Requirement: Make an exact copy of all the entries, but do not reproduce the pictures.

Provided data:

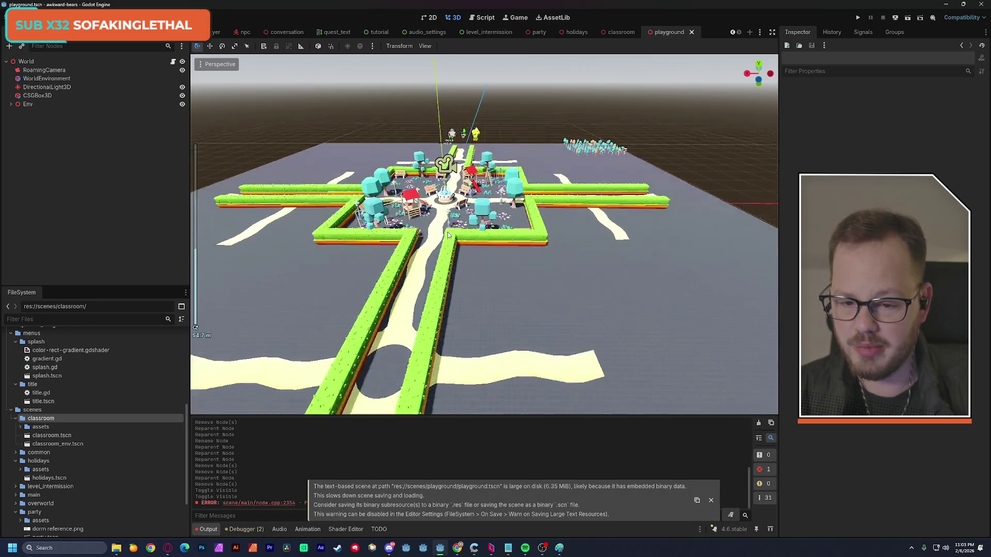
{"action": "scroll", "coordinate": [484, 234], "scroll_direction": "up", "scroll_amount": 6}
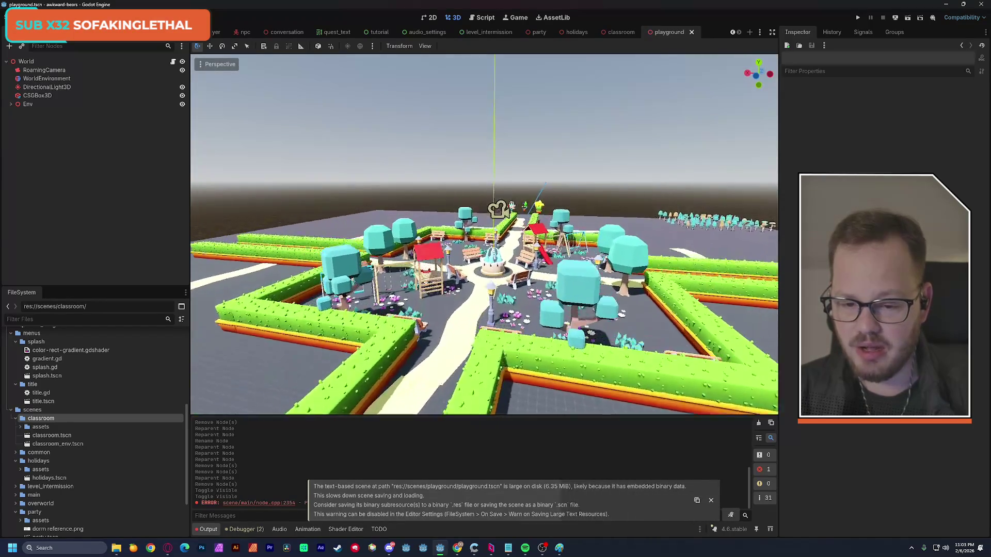
{"action": "key", "text": "d"}
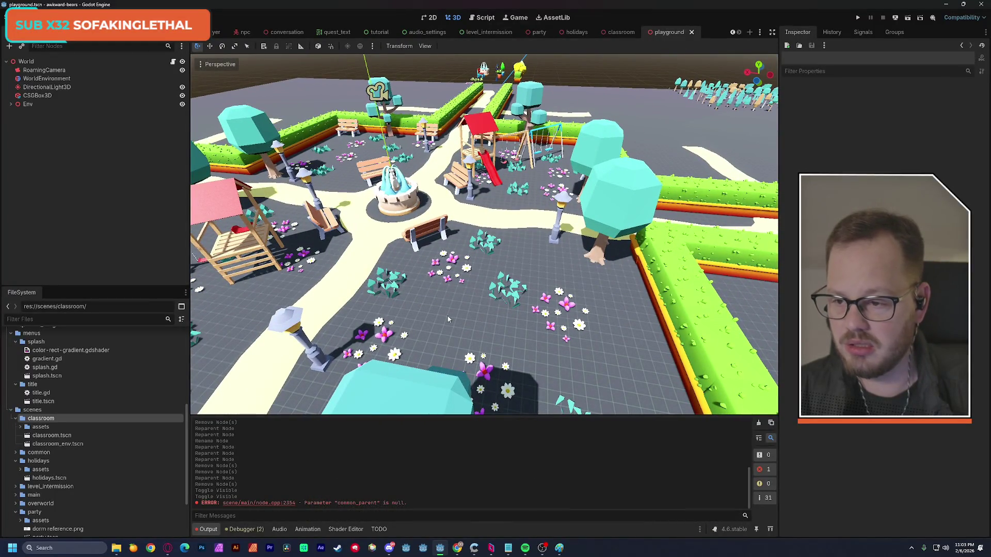
Rename the CSGBox3D node to Floor
{"action": "left_click", "coordinate": [46, 97]}
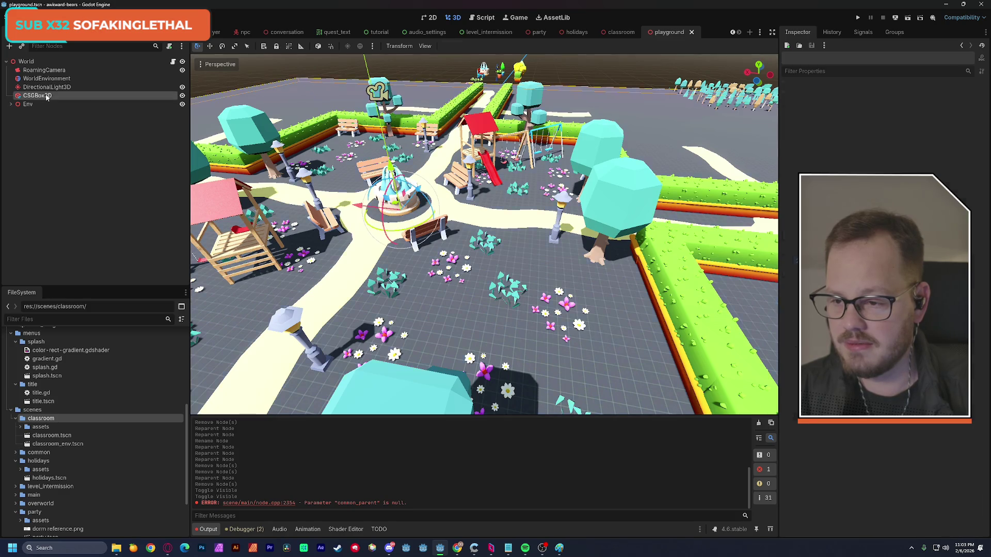
{"action": "key", "text": "F2"}
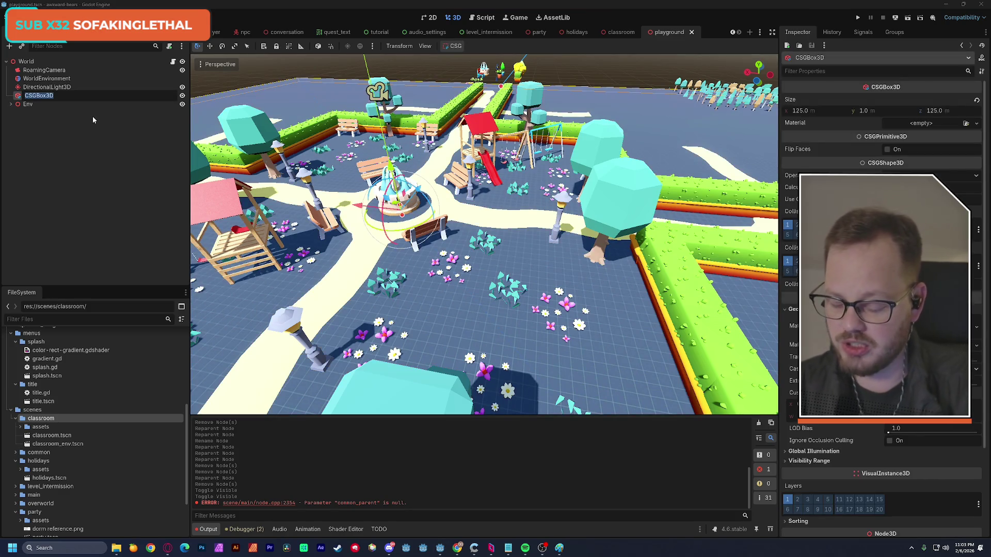
{"action": "type", "text": "Floor"}
{"action": "key", "text": "Return"}
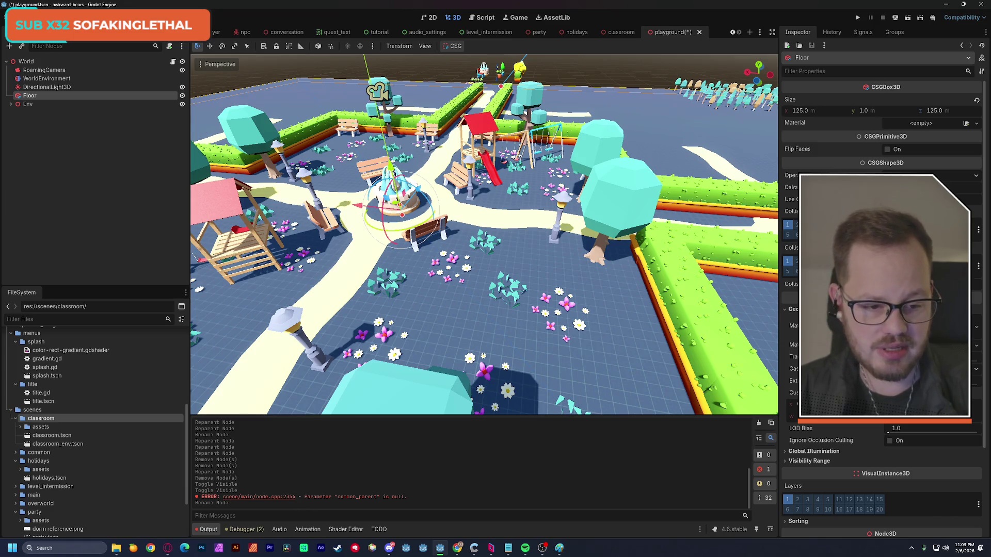
Clear the albedo texture in the Floor's material override, then open its albedo colour picker
{"action": "left_click", "coordinate": [795, 326]}
{"action": "scroll", "coordinate": [883, 258], "scroll_direction": "down", "scroll_amount": 2}
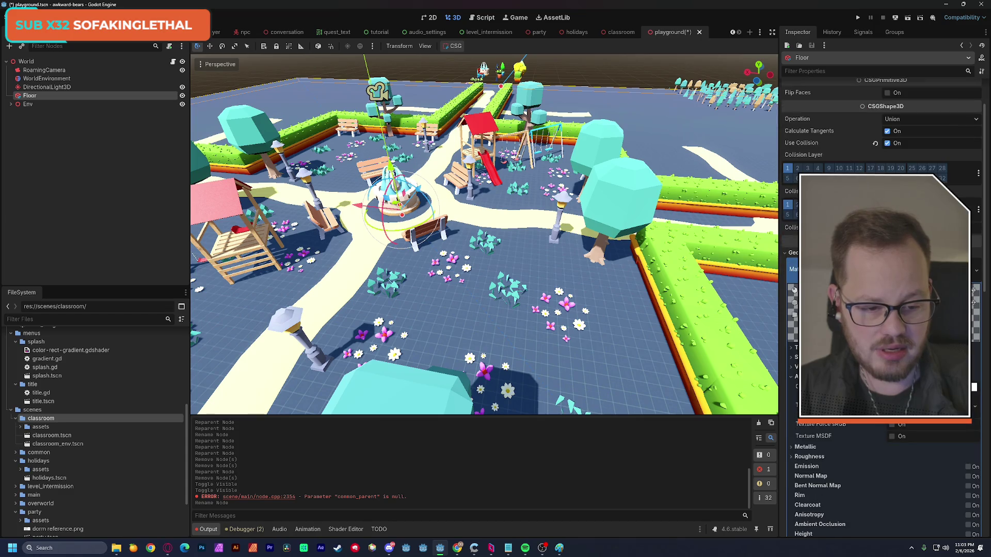
{"action": "left_click", "coordinate": [974, 408]}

Task response:
{"action": "scroll", "coordinate": [484, 234], "scroll_direction": "up", "scroll_amount": 6}
{"action": "key", "text": "d"}
Rename the CSGBox3D node to Floor
{"action": "left_click", "coordinate": [46, 97]}
{"action": "key", "text": "F2"}
{"action": "type", "text": "Floor"}
{"action": "key", "text": "Return"}
Clear the albedo texture in the Floor's material override, then open its albedo colour picker
{"action": "left_click", "coordinate": [795, 326]}
{"action": "scroll", "coordinate": [883, 258], "scroll_direction": "down", "scroll_amount": 2}
{"action": "left_click", "coordinate": [974, 408]}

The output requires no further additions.